Fig 1.
Tau 4R2N and Full Tau protein purification.
(A) Alternative splicing scheme of Tau 4R2N and Full Tau and specific domains. NTR: N-Terminal Region, PRR: Proline-Rich Region, MTBR: Microtubule-Binding Region, CTR: C-Terminal Region (B) Coomassie brilliant blue staining of purification of both proteins showing control of both expressions without and with induction of expression using 0.5mM IPTG. (C) Western Blot using the antibody that recognizes human Tau (HT7) indicating bands from induction are corresponding Tau. Both B and C panels are electrophoresis from same purifications. Unadjusted and uncropped images of blots and gels are found on S2 File.
Fig 2.
Microtubule binding capacity of Full Tau isoform.
(A) Scheme of the interaction of human Tau isoforms to second polymerization cycle of mouse microtubules (see Methods). (B) Electron microscopy images of second polymerization cycle of mouse brain microtubules in the absence (control) or presence of Tau 4R2N or Full Tau isoform. Circles indicate thin MTs. (C) Coomassie brilliant blue staining showing tubulin percentage after centrifugation of the two cycle-polymerization MTs. SN: Supernatant, PLL: Pellet (D) Western Blot analyses of human Tau bound to microtubules after copolymerization, in the second polymerization cycle of mouse microtubules, detected by anti-human Tau antibody HT7. Unadjusted and uncropped images of blots and gels are found on Data Availability. (E) Quantification of the ratio between Tau 4R2N and Full Tau Western Blot signal intensity in C. Quantitative analysis shows the mean ± SEM. * p < 0.05; ** p < 0.01 using one-way ANOVA; post-hoc Turkeys’s test, followed by Student’s t-test for comparisons. Sample size: n = 3.
Fig 3.
Aggregation capacity of T42 and Full Tau isoforms.
(A) Representative images of electron microscopy of Tau aggregates obtained upon in vitro incubation of purified T42 and Full Tau extracts from bacteria in presence of heparin to promote aggregate formation. Filaments marked with white arrows ends. Scale bars show 400nm. (B) Area of the amorphous polymers found on Full Tau in vitro aggregation analysis. (C) Length distribution of the fibrillar polymers formed by Tau 4R2N. (D) Number of amorphous aggregates grouped by area intervals. (E) Number of fibrillar polymers of Tau 4R2N grouped by length intervals. (F) Western Blot of Tau isoforms present in soluble or pellet fractions after centrifugation. SN: Supernatant, PLL: Pellet Unadjusted and uncropped images of blots and gels are found on Data Availability. (G) Quantitative analysis of pelleted proteins. (H) Quantitative ratio of Tau 4R2Nand Full Tau protein. Quantitative analysis shows the mean ± SEM. * p < 0.05; ** p < 0.01 using unpaired; 2-tailed t test. Sample size: n = 3.
Fig 4.
Tridimensional structure prediction of Tau 4R2N and Full Tau.
Microtubule Binding Domain Exons’ 9, 10, 11, 12 are represented in red, the rest of exons in white. Both are the predictions with the highest confidence (highest pLDDT) among the five predictions made by AF2. Images were taken at different degrees of rotation about the “y” axis for complete visualization. Exon 8 is highlighted in green. MTBD is colorized in red. Scheme of proteins structure highlighting differences in both structure and size.
Fig 5.
Proliferation and viability of HEK 293T cells following lentiviral infection with Tau 4R2N and Full Tau.
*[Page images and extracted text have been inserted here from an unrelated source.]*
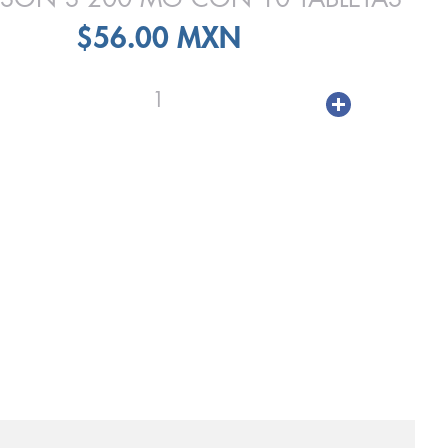
$56.00 MXN
1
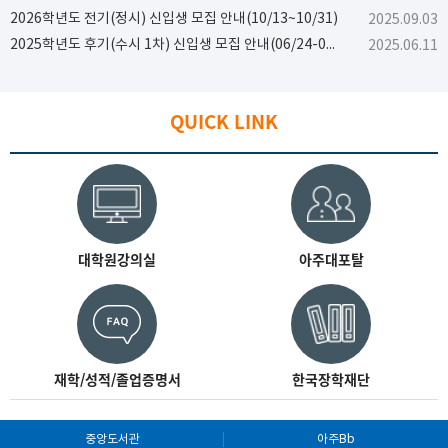
2026학년도 전기(정시) 신입생 모집 안내(10/13~10/31)
2025.09.03
2025학년도 후기(수시 1차) 신입생 모집 안내(06/24-07/07)
2025.06.11
QUICK LINK
대학원강의실
아주대포탈
재학/성적/졸업증명서
한국장학재단
중앙도서관
아주Bb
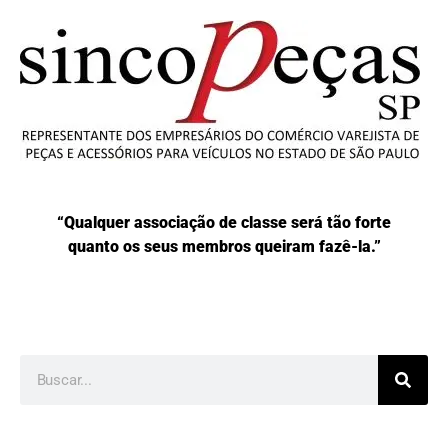
“Qualquer associação de classe será tão forte
quanto os seus membros queiram fazê-la.”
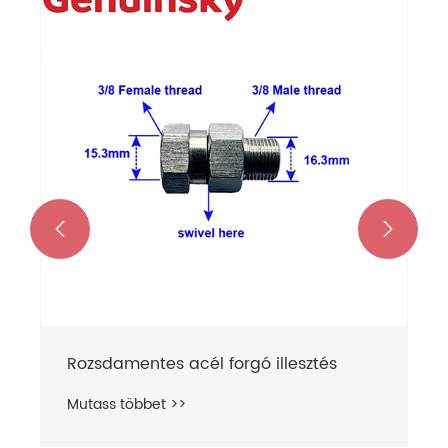


Rozsdamentes acél forgó illesztés
Mutass többet >>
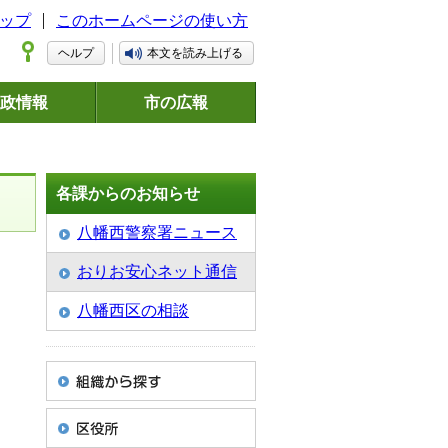
ップ
このホームページの使い方
ヘルプ
本文を読み上げる
政情報
市の広報
各課からのお知らせ
八幡西警察署ニュース
おりお安心ネット通信
八幡西区の相談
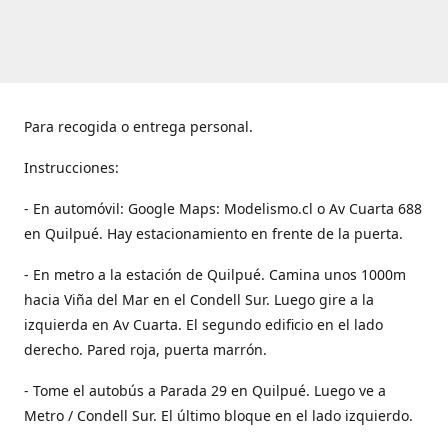
Para recogida o entrega personal.
Instrucciones:
- En automóvil: Google Maps: Modelismo.cl o Av Cuarta 688
en Quilpué. Hay estacionamiento en frente de la puerta.
- En metro a la estación de Quilpué. Camina unos 1000m
hacia Viña del Mar en el Condell Sur. Luego gire a la
izquierda en Av Cuarta. El segundo edificio en el lado
derecho. Pared roja, puerta marrón.
- Tome el autobús a Parada 29 en Quilpué. Luego ve a
Metro / Condell Sur. El último bloque en el lado izquierdo.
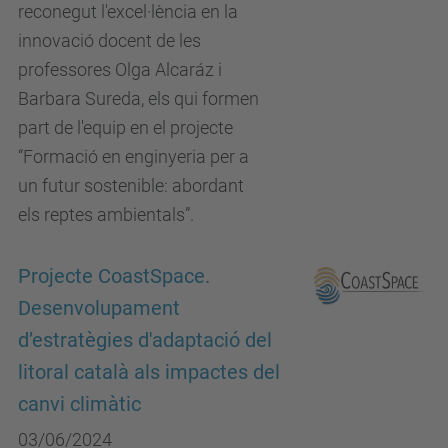
reconegut l'excel·lència en la
innovació docent de les
professores Olga Alcaráz i
Barbara Sureda, els qui formen
part de l'equip en el projecte
“Formació en enginyeria per a
un futur sostenible: abordant
els reptes ambientals”.
Projecte CoastSpace.
Desenvolupament
d’estratègies d'adaptació del
litoral català als impactes del
canvi climàtic
03/06/2024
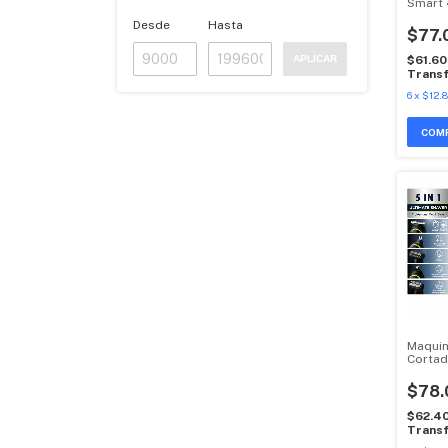
Smart 
Android
Desde
Hasta
$77.
$61.6
APLICAR
Transf
6
x
$12.
Maquin
Cortad
Inalam
$78.
$62.4
Transf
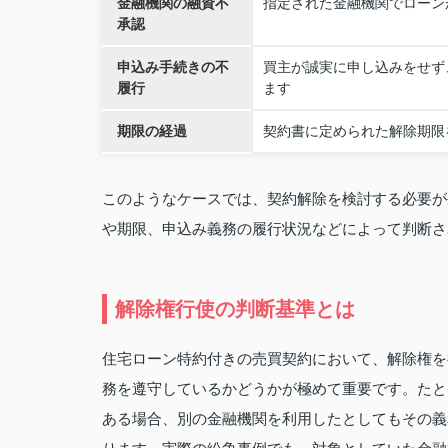
金融機関の融資不
指定された金融機関でローン
承認
申込み手続きの不
買主が誠実に申し込みをせず
履行
ます
期限の経過
契約書に定められた解除期限
このようなケースでは、契約解除を検討する必要が
や期限、申込み義務の履行状況などによって判断さ
解除権行使の判断基準とは
住宅ローン特約付きの売買契約において、解除権を
務を遵守しているかどうかが極めて重要です。たと
ある場合、別の金融機関を利用したとしてもその義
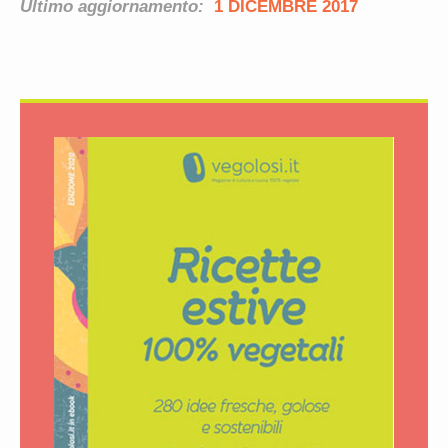
Ultimo aggiornamento:
1 DICEMBRE 2017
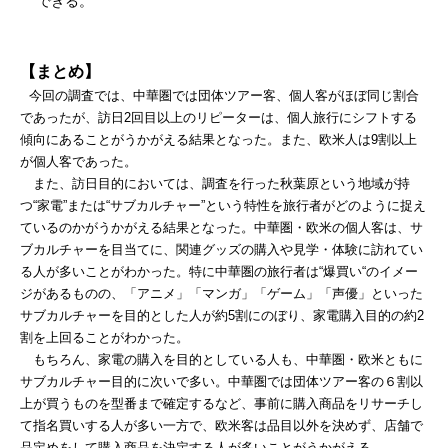
できる。
【まとめ】
今回の調査では、中華圏では団体ツアー客、個人客がほぼ同じ割合
であったが、訪日2回目以上のリピーターは、個人旅行にシフトする
傾向にあることがうかがえる結果となった。また、欧米人は9割以上
が個人客であった。
また、訪日目的においては、調査を行った秋葉原という地域が持
つ“家電”または“サブカルチャー”という特性を旅行者がどのように捉え
ているのかがうかがえる結果となった。中華圏・欧米の個人客は、サ
ブカルチャーを目当てに、関連グッズの購入や見学・体験に訪れてい
る人が多いことがわかった。特に中華圏の旅行者は“爆買い“のイメー
ジがあるものの、「アニメ」「マンガ」「ゲーム」「声優」といった
サブカルチャーを目的とした人が約5割にのぼり、家電購入目的の約2
割を上回ることがわかった。
もちろん、家電の購入を目的としている人も、中華圏・欧米ともに
サブカルチャー目的に次いで多い。中華圏では団体ツアー客の６割以
上が買うものを型番まで確定するなど、事前に購入商品をリサーチし
て指名買いする人が多い一方で、欧米客は品目以外を決めず、店舗で
品定めをして購入商品を決定する人が多いことがうかがえる。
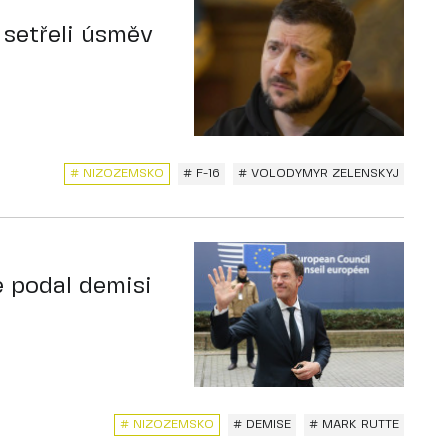
 setřeli úsměv
# NIZOZEMSKO
# F-16
# VOLODYMYR ZELENSKYJ
 podal demisi
# NIZOZEMSKO
# DEMISE
# MARK RUTTE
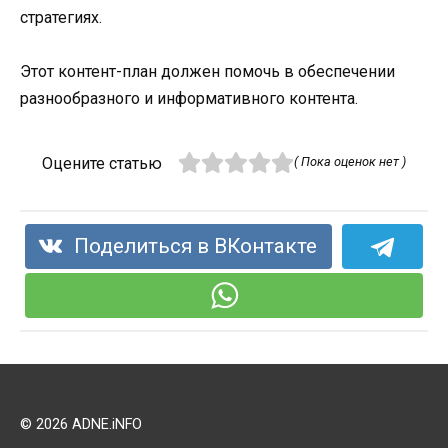
стратегиях.
Этот контент-план должен помочь в обеспечении
разнообразного и информативного контента.
Оцените статью
( Пока оценок нет )
Поделиться в ВКонтакте
© 2026 ADNE.iNFO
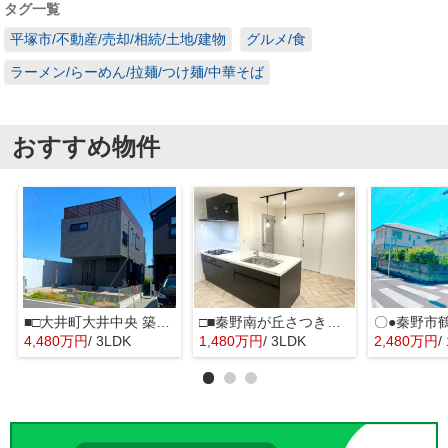
タグ一覧
平塚市/不動産/売却/相続/土地/建物
グルメ/食
ラーメン/らーめん/拉麺/つけ麺/中華そば
おすすめ物件
■□大井町大井中央 築後未入居戸建■□
□■秦野南が丘さつき東住宅2217号棟■□
4,480万円
/ 3LDK
1,480万円
/ 3LDK
2,480万円
/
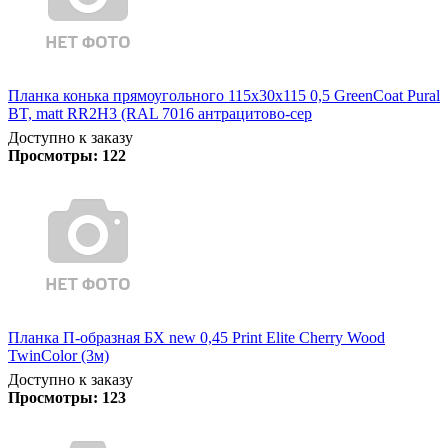
Планка конька прямоугольного 115х30х115 0,5 GreenCoat Pural
BT, matt RR2Н3 (RAL 7016 антрацитово-сер
Доступно к заказу
Просмотры:
122
Планка П-образная БХ new 0,45 Print Elite Cherry Wood
TwinColor (3м)
Доступно к заказу
Просмотры:
123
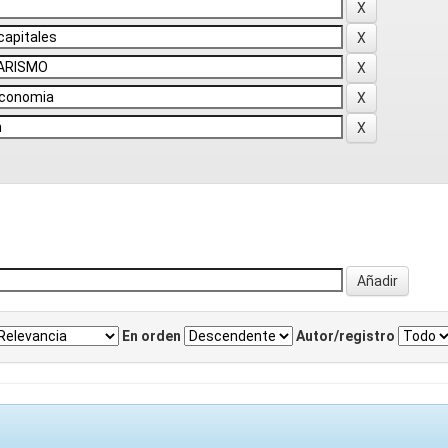
En orden
Autor/registro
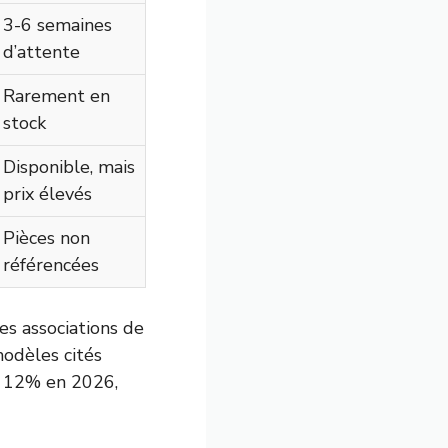
3-6 semaines
d’attente
Rarement en
stock
Disponible, mais
prix élevés
Pièces non
référencées
es associations de
odèles cités
à 12% en 2026,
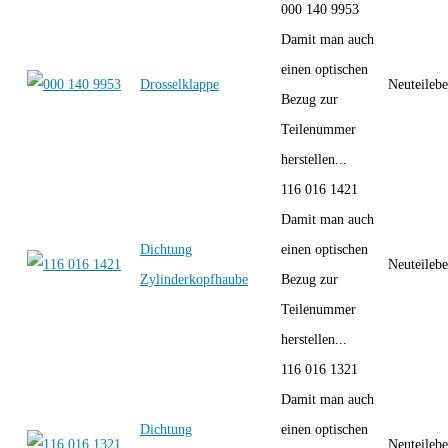
000 140 9953
Damit man auch
einen optischen
Drosselklappe
Neuteilebe
Bezug zur
Teilenummer
herstellen...
116 016 1421
Damit man auch
Dichtung
einen optischen
Neuteilebe
Zylinderkopfhaube
Bezug zur
Teilenummer
herstellen...
116 016 1321
Damit man auch
Dichtung
einen optischen
Neuteilebe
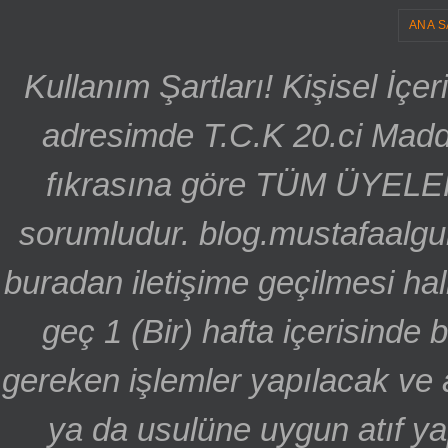
ANA S
Kullanım Şartları! Kişisel İçe
adresimde T.C.K 20.ci Madd
fıkrasına göre TÜM ÜYELE
sorumludur. blog.mustafaalgu
buradan iletişime geçilmesi hal
geç 1 (Bir) hafta içerisinde
gereken işlemler yapılacak ve 
ya da usulüne uygun atıf ya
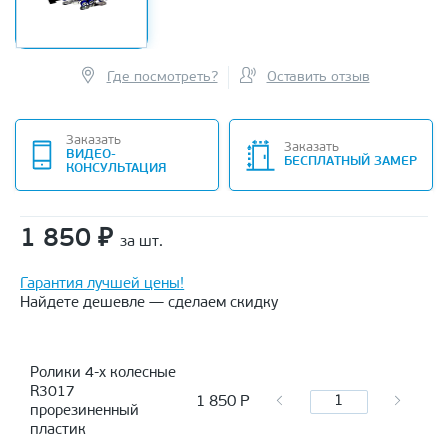
Где посмотреть?
Оставить отзыв
Заказать
Заказать
ВИДЕО-
БЕСПЛАТНЫЙ ЗАМЕР
КОНСУЛЬТАЦИЯ
1 850
₽
за шт.
Гарантия лучшей цены!
Найдете дешевле — сделаем скидку
Ролики 4-х колесные
R3017
1 850
Р
прорезиненный
пластик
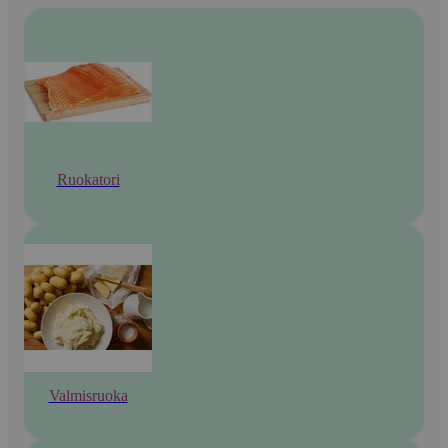
Ruokatori
Valmisruoka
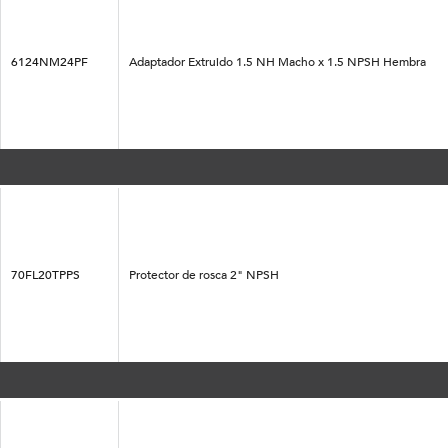
6124NM24PF
Adaptador Extruido 1.5 NH Macho x 1.5 NPSH Hembra
70FL20TPPS
Protector de rosca 2" NPSH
(A) Cellular proliferation rate, assessed through images taken 24 hours post-transduction and after 48 hours of growth. Scale bar: 40 µm. (B) Quantification of cellular proliferation based on the newly occupied area by cells. Sample size: n = 3 fields per replicate (n = 3). (C) Calcein viability assay comparing cell death between the negative control and transduction controls for each protein. Scale bar: 100 µm (D) Quantitative analysis of viability, measure from the data shown in (C). Sample size: n = 3 fields per replicate (n = 3). (E) Representative images of the calcein viability assay in cells overexpressing Tau 4R2N and Full Tau, along with their respective transduction controls (C. Empty-Tau 4R2N and C. Empty-Full Tau). Same scale as (E). (F) Quantification of cellular viability the data shown in (E). Sample size: n = 3 fields per replicate (n = 3). Quantitative data are presented as mean ± SEM. Statistical significance: *p < 0.05; **p < 0.01, determined by one-way ANOVA followed by Tukey’s post-hoc test, with additional comparisons conducted using Student’s t-test. Sample size: n = 5 fields per replicate (n = 3).